- _TASK DETAILS_: Leaving out the pictures, output each record exactly as it stands.

= = =

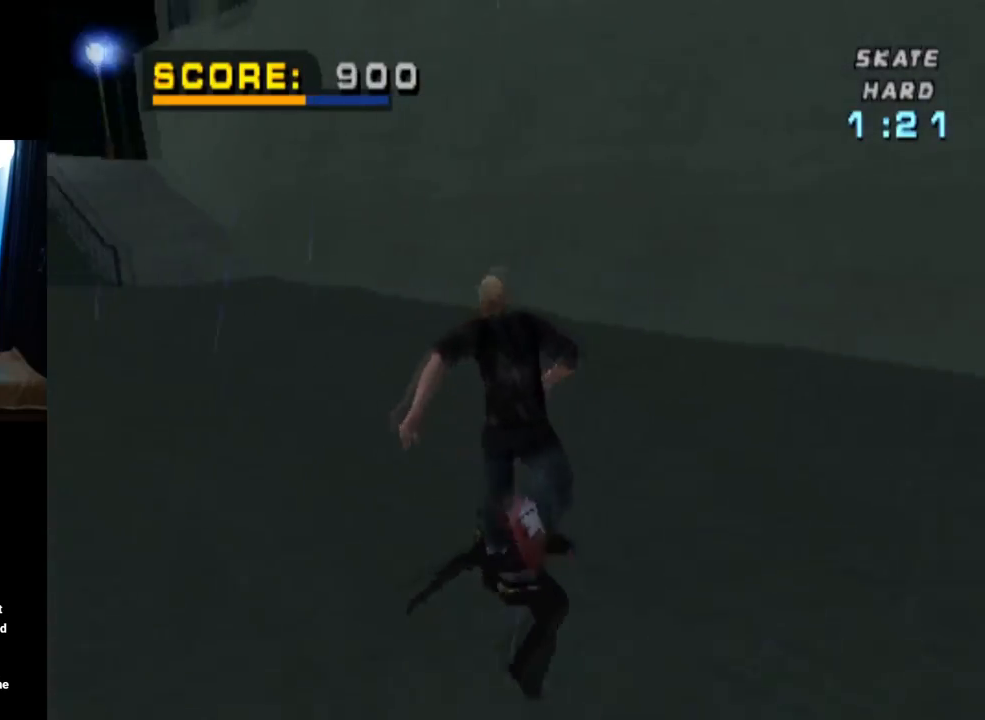
{"buttons": ["CROSS"], "left_stick": "center", "right_stick": "center", "events": [[83, "DPAD_LEFT", "down"], [250, "DPAD_LEFT", "up"]]}
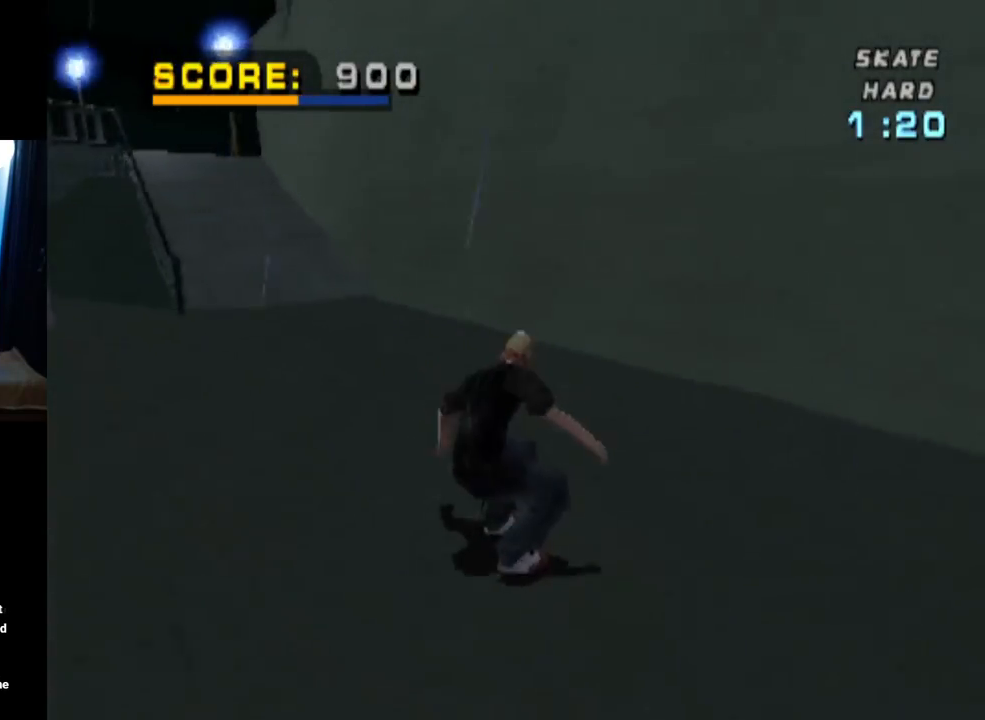
{"buttons": ["CROSS", "DPAD_LEFT"], "left_stick": "center", "right_stick": "center", "events": [[117, "DPAD_LEFT", "down"], [251, "DPAD_LEFT", "up"], [434, "DPAD_LEFT", "down"]]}
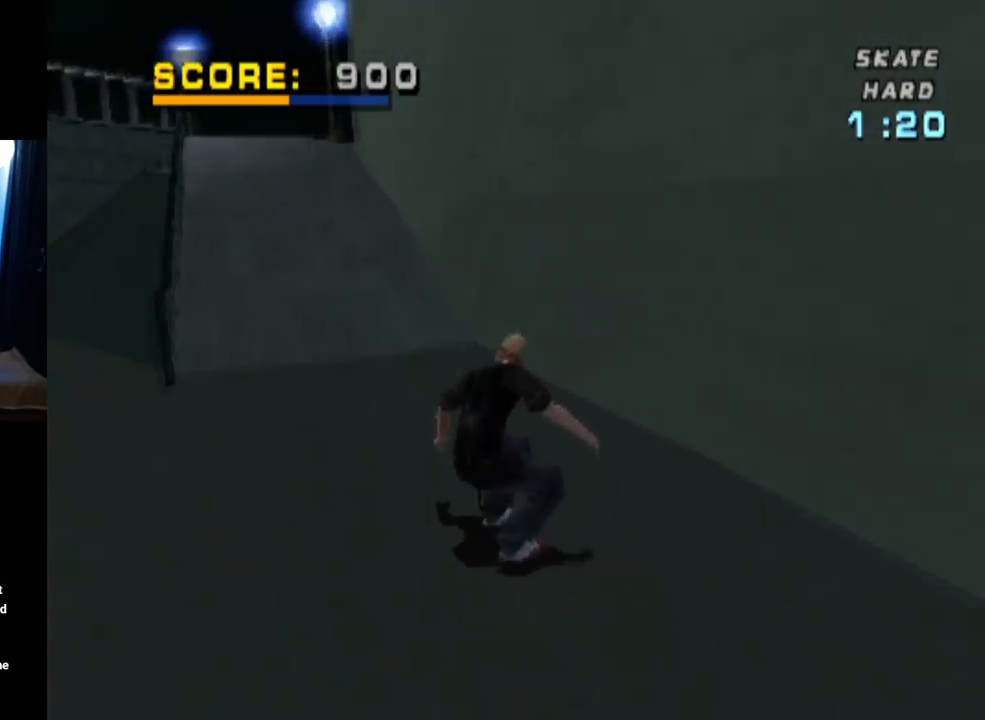
{"buttons": ["CROSS", "DPAD_UP"], "left_stick": "center", "right_stick": "center", "events": [[50, "DPAD_LEFT", "up"], [500, "DPAD_UP", "down"]]}
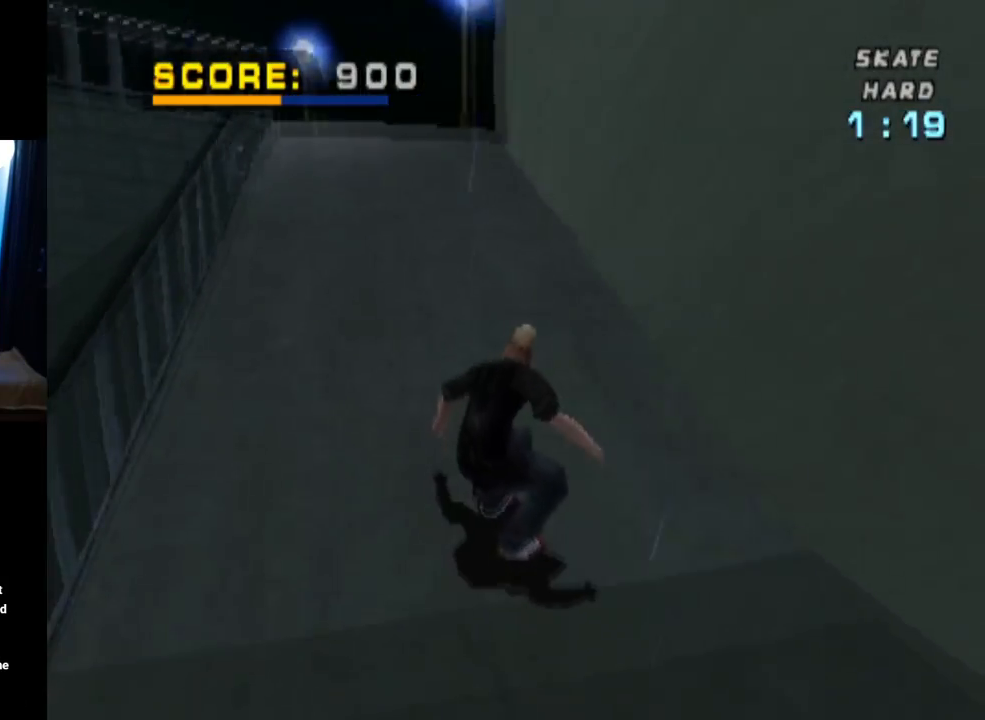
{"buttons": [], "left_stick": "center", "right_stick": "center", "events": [[101, "CROSS", "up"], [151, "SQUARE", "down"], [301, "DPAD_UP", "up"], [334, "SQUARE", "up"]]}
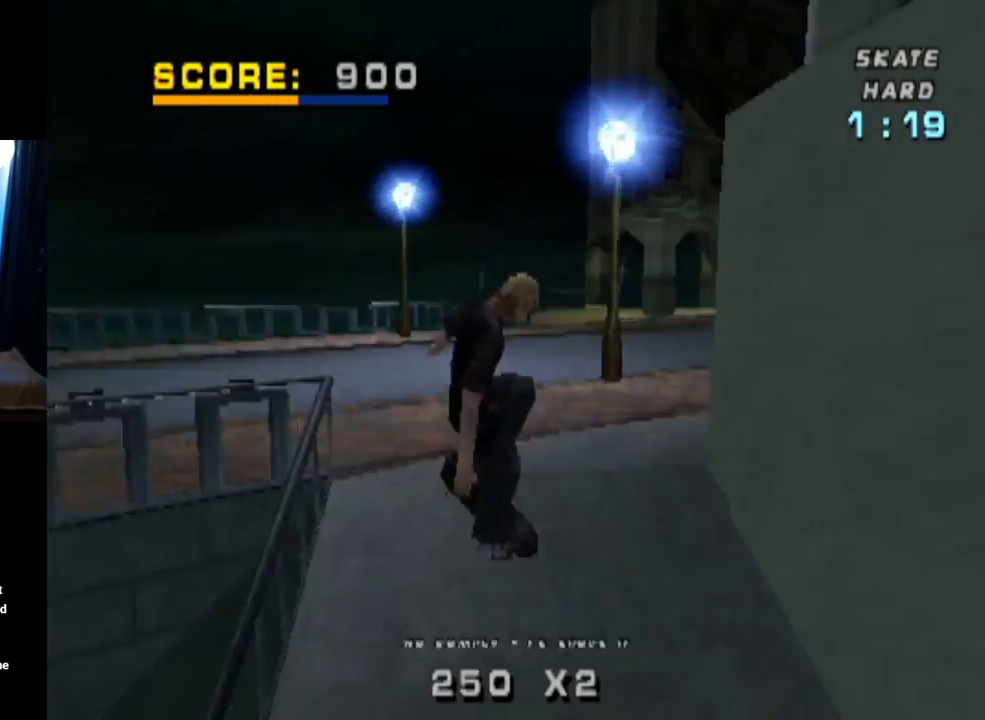
{"buttons": [], "left_stick": "center", "right_stick": "center", "events": []}
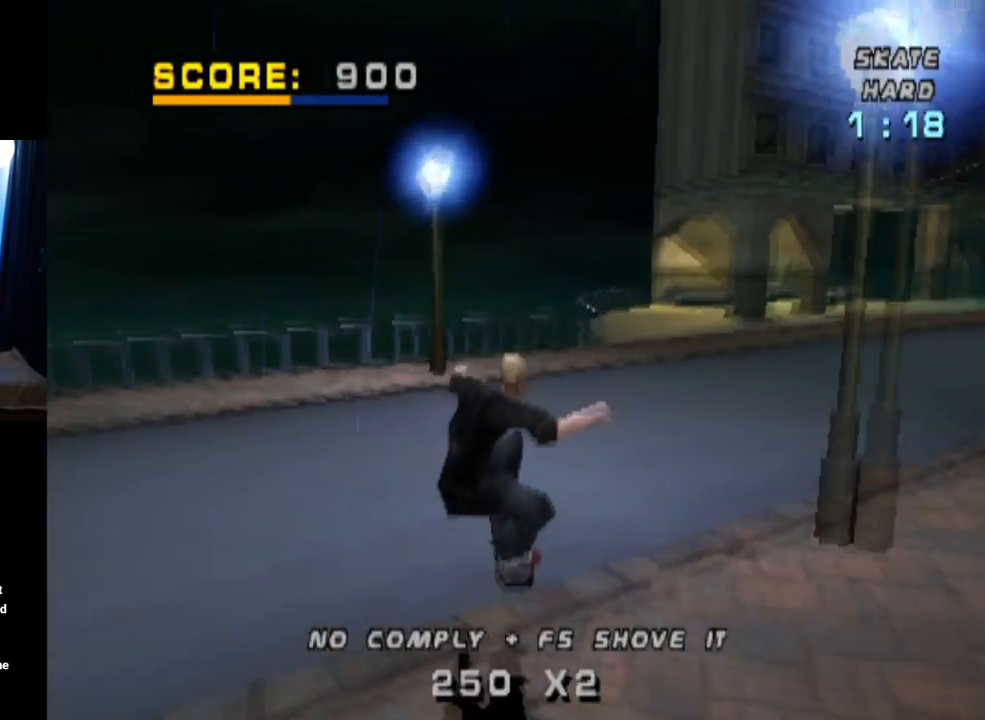
{"buttons": ["DPAD_DOWN"], "left_stick": "center", "right_stick": "center", "events": [[34, "DPAD_DOWN", "down"]]}
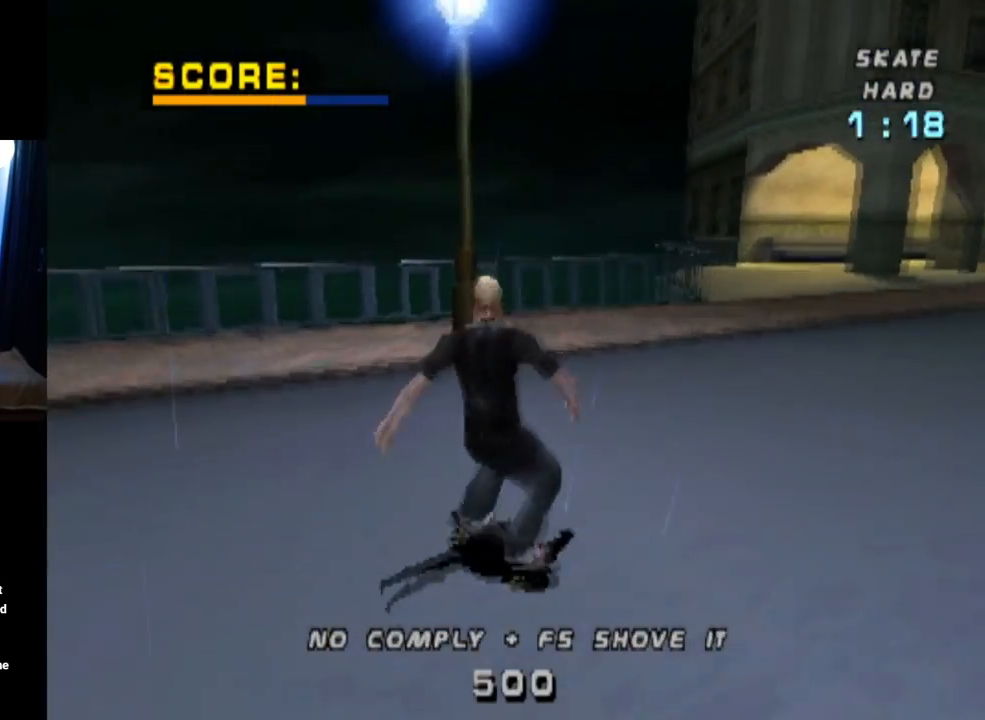
{"buttons": ["DPAD_DOWN", "DPAD_RIGHT"], "left_stick": "center", "right_stick": "center", "events": [[183, "DPAD_RIGHT", "down"]]}
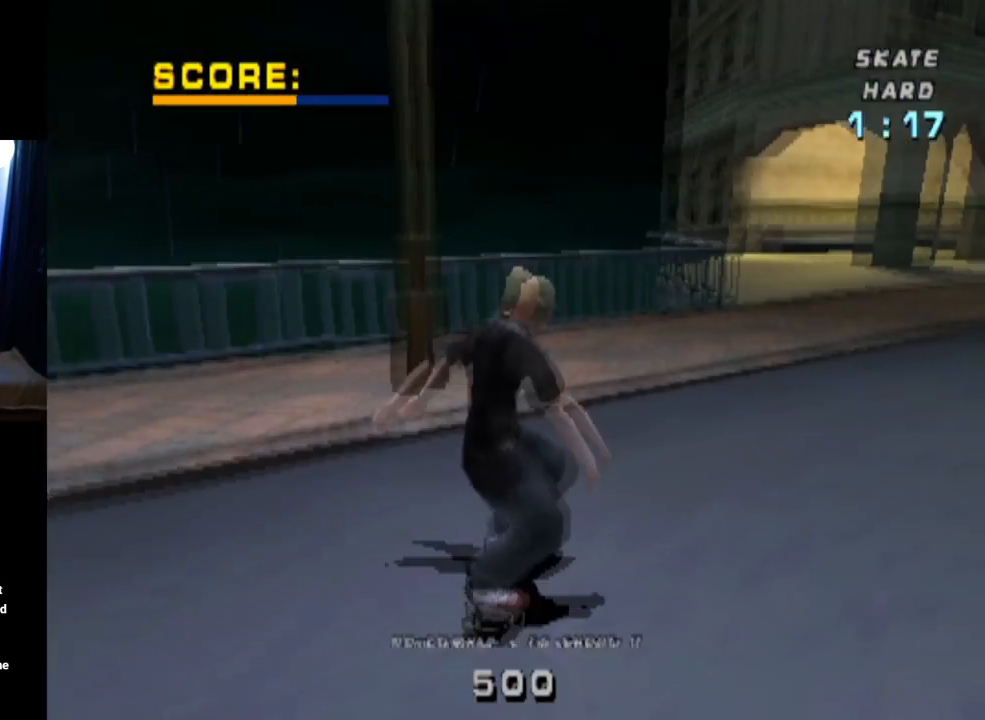
{"buttons": ["DPAD_DOWN", "DPAD_RIGHT"], "left_stick": "center", "right_stick": "center", "events": []}
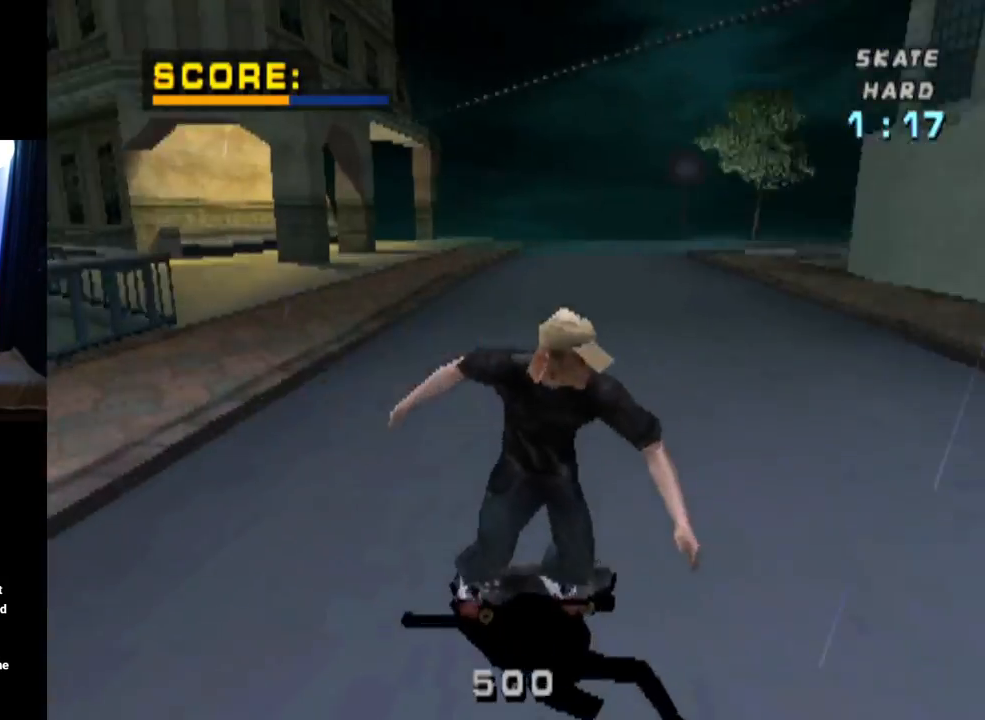
{"buttons": ["DPAD_DOWN", "DPAD_LEFT"], "left_stick": "center", "right_stick": "center", "events": [[200, "DPAD_RIGHT", "up"], [217, "DPAD_LEFT", "down"]]}
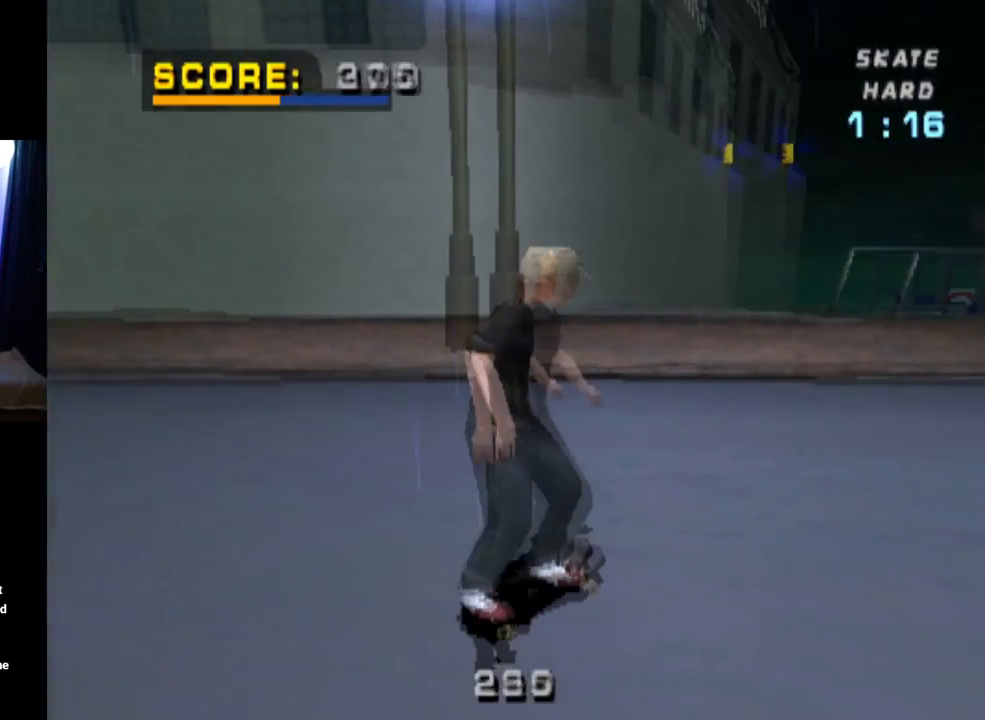
{"buttons": ["CROSS", "DPAD_LEFT"], "left_stick": "center", "right_stick": "center", "events": [[34, "DPAD_DOWN", "up"], [67, "DPAD_LEFT", "up"], [217, "CROSS", "down"], [401, "DPAD_LEFT", "down"]]}
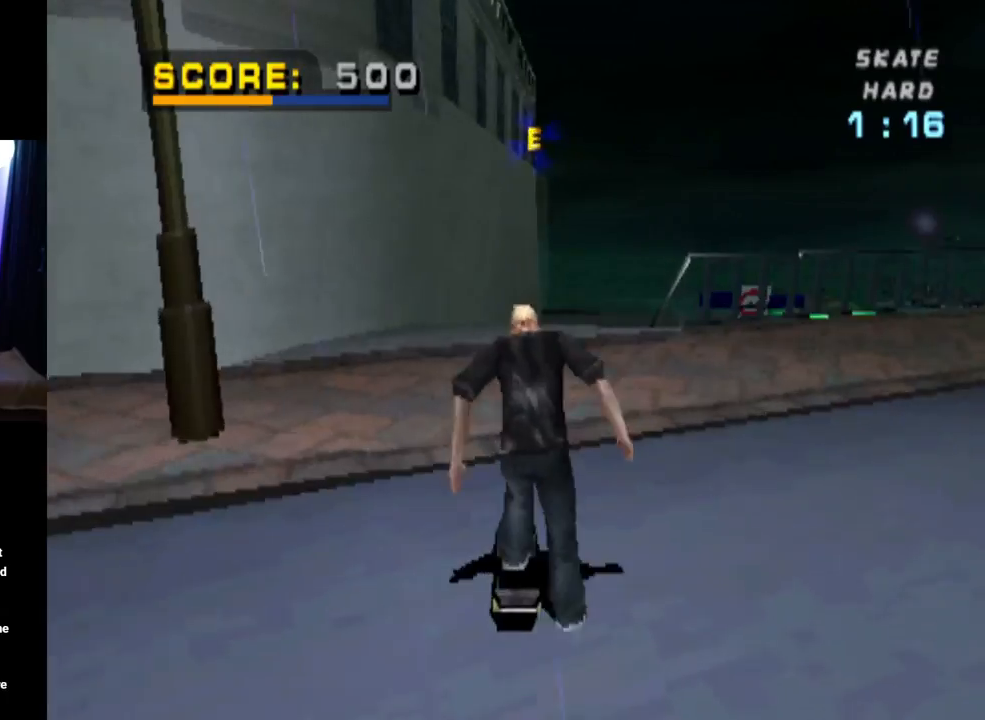
{"buttons": ["CROSS", "DPAD_UP"], "left_stick": "center", "right_stick": "center", "events": [[67, "DPAD_LEFT", "up"], [234, "DPAD_UP", "down"], [350, "DPAD_UP", "up"], [367, "DPAD_RIGHT", "down"], [484, "DPAD_UP", "down"], [500, "DPAD_RIGHT", "up"]]}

= = =

- _EXPECTED OUTPUT_:
{"buttons": ["CROSS"], "left_stick": "center", "right_stick": "center", "events": [[83, "DPAD_LEFT", "down"], [250, "DPAD_LEFT", "up"]]}
{"buttons": ["CROSS", "DPAD_LEFT"], "left_stick": "center", "right_stick": "center", "events": [[117, "DPAD_LEFT", "down"], [251, "DPAD_LEFT", "up"], [434, "DPAD_LEFT", "down"]]}
{"buttons": ["CROSS", "DPAD_UP"], "left_stick": "center", "right_stick": "center", "events": [[50, "DPAD_LEFT", "up"], [500, "DPAD_UP", "down"]]}
{"buttons": [], "left_stick": "center", "right_stick": "center", "events": [[101, "CROSS", "up"], [151, "SQUARE", "down"], [301, "DPAD_UP", "up"], [334, "SQUARE", "up"]]}
{"buttons": [], "left_stick": "center", "right_stick": "center", "events": []}
{"buttons": ["DPAD_DOWN"], "left_stick": "center", "right_stick": "center", "events": [[34, "DPAD_DOWN", "down"]]}
{"buttons": ["DPAD_DOWN", "DPAD_RIGHT"], "left_stick": "center", "right_stick": "center", "events": [[183, "DPAD_RIGHT", "down"]]}
{"buttons": ["DPAD_DOWN", "DPAD_RIGHT"], "left_stick": "center", "right_stick": "center", "events": []}
{"buttons": ["DPAD_DOWN", "DPAD_LEFT"], "left_stick": "center", "right_stick": "center", "events": [[200, "DPAD_RIGHT", "up"], [217, "DPAD_LEFT", "down"]]}
{"buttons": ["CROSS", "DPAD_LEFT"], "left_stick": "center", "right_stick": "center", "events": [[34, "DPAD_DOWN", "up"], [67, "DPAD_LEFT", "up"], [217, "CROSS", "down"], [401, "DPAD_LEFT", "down"]]}
{"buttons": ["CROSS", "DPAD_UP"], "left_stick": "center", "right_stick": "center", "events": [[67, "DPAD_LEFT", "up"], [234, "DPAD_UP", "down"], [350, "DPAD_UP", "up"], [367, "DPAD_RIGHT", "down"], [484, "DPAD_UP", "down"], [500, "DPAD_RIGHT", "up"]]}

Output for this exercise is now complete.